── PASSAGE GIVEN ──
Following yesterday's blog, I thought it was only fitting to continue along those lines and dive right into older parents. Now, I know this is going to piss a ton of people off, and frankly, I don't give a rat's ass. You are all entitled to my opinion, I'm quite generous that way. Has anyone else noticed that parents are getting older and older? Again, we fall back on the very worn-out excuse of putting the career first, family second. If you were a Supreme Court judge or neurosurgeon, I'd totally understand focusing on your career and getting all your ducks in a row before adding to your family. But, most of you, and yes, I am using gross generalization, don't have such illustrious careers that require years of effort before having children.
What I am seeing is an entire generation of selfish bastards who want to live like married singles for as long as humanly possible before finally deciding that the one thing they don't possess in their lives of excess is a child. By this time, you've already become very set in your ways, don't deny it. A child is not another acquisition. Not that you'll treat it as such, but that's how it starts. Let's see, we have a house, a summer home, a boat, three cars, a dog, and a cat. What are we missing? Oh yes, a child. Wouldn't that be lovely, darling?
Yes, a child would be lovely if you had the time, patience, or ability to keep up with the rigors of parenthood. But you are older now. Last minute vacations, weekend jaunts, drunken parties till the wee hours, spending all your cash frivolously...that all comes to a screeching halt! You're thinking that you should be able to fit your child into your lives quite seamlessly. Think again, ass wad. This new little person is going to turn your lives upside down. Gone are the impromptu spa days with the girls. Kiss those bar hopping long weekends goodbye. Were you expecting to be able to keep up that lifestyle? Such a shame, dementia must be setting in, you ARE old.
When I see folks in their late forties with toddlers, I have to laugh out loud. They look haggard and worn. Wonder why? Could it be that children require energy that you no longer possess? Ah yes. They run, they scream, they flit from one thing to the next, they require you to childproof. You may have to put your bong on a higher shelf now. They do tend to put everything in their mouths. Very overwhelming to older folks who are so far removed from childhood that these things actually sound foreign.
The other danger of waiting too long to become a parent is that common sense seems to fly out the window. These children of aging parents are spoiled rotten for the most part. Could be due to the fact that the parents are so focused on work, they've decided to allow day care to raise their child and feel guilty about the lack of actual time spent with them. Had you started younger, you may have considered staying home to raise this little bundle of joy yourself, making sacrifices when they weren't quite so challenging and life-altering. Now, you probably need to work to support a lifetime of very expensive habits, a huge mortgage, and a lifestyle you aren't willing to give up. The spoiling could also stem from the fact that you are a lot more mellow and grandparent-like. Not that grandparents are a bad thing. They have their place in a child's life. But, in general, it is not to raise them.
───
(STATED EXERCISE A): In the blog post on older parents, which two careers does the writer say would justify putting work first before having children?
(STATED EXERCISE B): Retype the part of the blog post on older parents between "When I see folks" and "actually sound foreign.", inclusive.
── DATASET ENTRIES ──
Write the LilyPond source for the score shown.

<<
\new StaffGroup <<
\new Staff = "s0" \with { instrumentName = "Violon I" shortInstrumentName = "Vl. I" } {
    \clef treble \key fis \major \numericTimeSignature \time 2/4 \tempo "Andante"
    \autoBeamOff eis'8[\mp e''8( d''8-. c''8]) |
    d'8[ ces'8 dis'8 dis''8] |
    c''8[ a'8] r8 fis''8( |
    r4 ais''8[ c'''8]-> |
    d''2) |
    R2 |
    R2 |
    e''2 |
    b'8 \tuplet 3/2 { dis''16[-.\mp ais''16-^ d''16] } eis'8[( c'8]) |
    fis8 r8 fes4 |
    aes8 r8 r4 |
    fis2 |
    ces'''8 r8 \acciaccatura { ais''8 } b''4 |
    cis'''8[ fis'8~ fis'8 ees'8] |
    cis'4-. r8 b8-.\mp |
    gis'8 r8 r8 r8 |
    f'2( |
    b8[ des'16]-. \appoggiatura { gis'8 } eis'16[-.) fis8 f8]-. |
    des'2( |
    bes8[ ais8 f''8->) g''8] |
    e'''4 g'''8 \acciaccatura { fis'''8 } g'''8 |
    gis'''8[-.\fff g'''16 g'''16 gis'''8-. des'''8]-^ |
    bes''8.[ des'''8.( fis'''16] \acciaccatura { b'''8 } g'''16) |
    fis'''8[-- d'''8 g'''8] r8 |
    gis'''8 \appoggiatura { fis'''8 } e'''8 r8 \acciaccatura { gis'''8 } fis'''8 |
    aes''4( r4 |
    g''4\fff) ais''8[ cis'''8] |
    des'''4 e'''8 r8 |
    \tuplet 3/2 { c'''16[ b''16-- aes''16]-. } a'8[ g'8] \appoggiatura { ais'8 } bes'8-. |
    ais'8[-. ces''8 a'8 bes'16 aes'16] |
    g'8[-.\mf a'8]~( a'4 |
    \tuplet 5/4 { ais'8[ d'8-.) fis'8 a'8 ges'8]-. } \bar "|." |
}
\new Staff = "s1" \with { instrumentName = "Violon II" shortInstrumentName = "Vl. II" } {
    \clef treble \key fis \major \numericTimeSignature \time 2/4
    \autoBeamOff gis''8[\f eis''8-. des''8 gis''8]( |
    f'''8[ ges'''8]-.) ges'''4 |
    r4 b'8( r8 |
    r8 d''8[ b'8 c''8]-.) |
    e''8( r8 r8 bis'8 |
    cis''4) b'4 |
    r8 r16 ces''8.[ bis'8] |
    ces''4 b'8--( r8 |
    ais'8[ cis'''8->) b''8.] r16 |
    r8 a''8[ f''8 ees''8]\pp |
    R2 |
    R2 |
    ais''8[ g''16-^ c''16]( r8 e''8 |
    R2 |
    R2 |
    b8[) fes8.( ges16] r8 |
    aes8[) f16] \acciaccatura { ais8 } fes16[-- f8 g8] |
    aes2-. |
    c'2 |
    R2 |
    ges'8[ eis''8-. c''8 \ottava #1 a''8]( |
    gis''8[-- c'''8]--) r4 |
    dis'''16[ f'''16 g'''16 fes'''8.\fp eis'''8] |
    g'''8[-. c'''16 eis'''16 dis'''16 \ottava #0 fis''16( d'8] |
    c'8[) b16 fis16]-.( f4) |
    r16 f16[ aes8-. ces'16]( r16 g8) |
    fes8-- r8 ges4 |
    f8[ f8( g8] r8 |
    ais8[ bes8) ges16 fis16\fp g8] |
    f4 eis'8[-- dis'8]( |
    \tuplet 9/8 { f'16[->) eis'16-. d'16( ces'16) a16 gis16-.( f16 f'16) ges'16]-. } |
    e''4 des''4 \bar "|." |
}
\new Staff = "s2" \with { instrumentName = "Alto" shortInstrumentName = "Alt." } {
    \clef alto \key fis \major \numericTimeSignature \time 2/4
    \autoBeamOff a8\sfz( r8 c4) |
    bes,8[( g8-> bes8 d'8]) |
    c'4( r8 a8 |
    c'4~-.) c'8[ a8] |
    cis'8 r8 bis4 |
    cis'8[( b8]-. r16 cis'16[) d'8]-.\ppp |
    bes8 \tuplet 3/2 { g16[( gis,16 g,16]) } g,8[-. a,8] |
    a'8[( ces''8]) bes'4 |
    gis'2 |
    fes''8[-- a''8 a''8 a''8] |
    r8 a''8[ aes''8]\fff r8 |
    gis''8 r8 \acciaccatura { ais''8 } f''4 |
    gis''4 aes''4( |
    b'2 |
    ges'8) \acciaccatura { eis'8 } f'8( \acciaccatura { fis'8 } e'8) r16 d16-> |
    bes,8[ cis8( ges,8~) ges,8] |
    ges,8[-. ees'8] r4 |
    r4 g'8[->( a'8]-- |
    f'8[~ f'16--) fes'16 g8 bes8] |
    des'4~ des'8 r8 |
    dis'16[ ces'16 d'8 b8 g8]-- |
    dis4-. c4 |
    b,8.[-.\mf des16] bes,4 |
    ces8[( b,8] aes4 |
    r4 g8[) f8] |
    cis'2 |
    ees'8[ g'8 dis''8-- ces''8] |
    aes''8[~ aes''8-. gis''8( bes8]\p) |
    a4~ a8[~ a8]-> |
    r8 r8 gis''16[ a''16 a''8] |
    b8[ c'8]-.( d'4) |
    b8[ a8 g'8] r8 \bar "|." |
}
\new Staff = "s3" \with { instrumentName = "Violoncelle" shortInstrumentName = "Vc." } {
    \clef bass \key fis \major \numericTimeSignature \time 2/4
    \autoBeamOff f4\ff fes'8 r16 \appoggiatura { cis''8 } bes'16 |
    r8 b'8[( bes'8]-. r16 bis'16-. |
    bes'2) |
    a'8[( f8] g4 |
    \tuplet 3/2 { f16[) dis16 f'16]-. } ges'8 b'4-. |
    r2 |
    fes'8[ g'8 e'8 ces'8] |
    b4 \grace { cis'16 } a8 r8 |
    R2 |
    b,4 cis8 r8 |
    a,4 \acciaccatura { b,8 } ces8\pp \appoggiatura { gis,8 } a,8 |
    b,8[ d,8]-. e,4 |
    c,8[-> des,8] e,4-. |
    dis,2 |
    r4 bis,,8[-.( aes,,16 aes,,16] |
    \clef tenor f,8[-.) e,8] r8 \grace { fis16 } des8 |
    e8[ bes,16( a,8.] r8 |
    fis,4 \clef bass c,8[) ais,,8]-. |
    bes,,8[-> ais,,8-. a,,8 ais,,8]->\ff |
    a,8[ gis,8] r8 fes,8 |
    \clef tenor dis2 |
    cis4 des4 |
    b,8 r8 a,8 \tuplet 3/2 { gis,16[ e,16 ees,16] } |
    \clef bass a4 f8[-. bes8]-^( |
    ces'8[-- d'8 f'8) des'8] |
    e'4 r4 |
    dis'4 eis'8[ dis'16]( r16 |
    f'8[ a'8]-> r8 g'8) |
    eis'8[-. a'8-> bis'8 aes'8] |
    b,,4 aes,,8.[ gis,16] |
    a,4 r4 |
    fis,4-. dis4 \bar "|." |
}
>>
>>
───
(FINAL ANSWER A): Supreme Court judge or neurosurgeon.

(FINAL ANSWER B):
When I see folks in their late forties with toddlers, I have to laugh out loud. They look haggard and worn. Wonder why? Could it be that children require energy that you no longer possess? Ah yes. They run, they scream, they flit from one thing to the next, they require you to childproof. You may have to put your bong on a higher shelf now. They do tend to put everything in their mouths. Very overwhelming to older folks who are so far removed from childhood that these things actually sound foreign.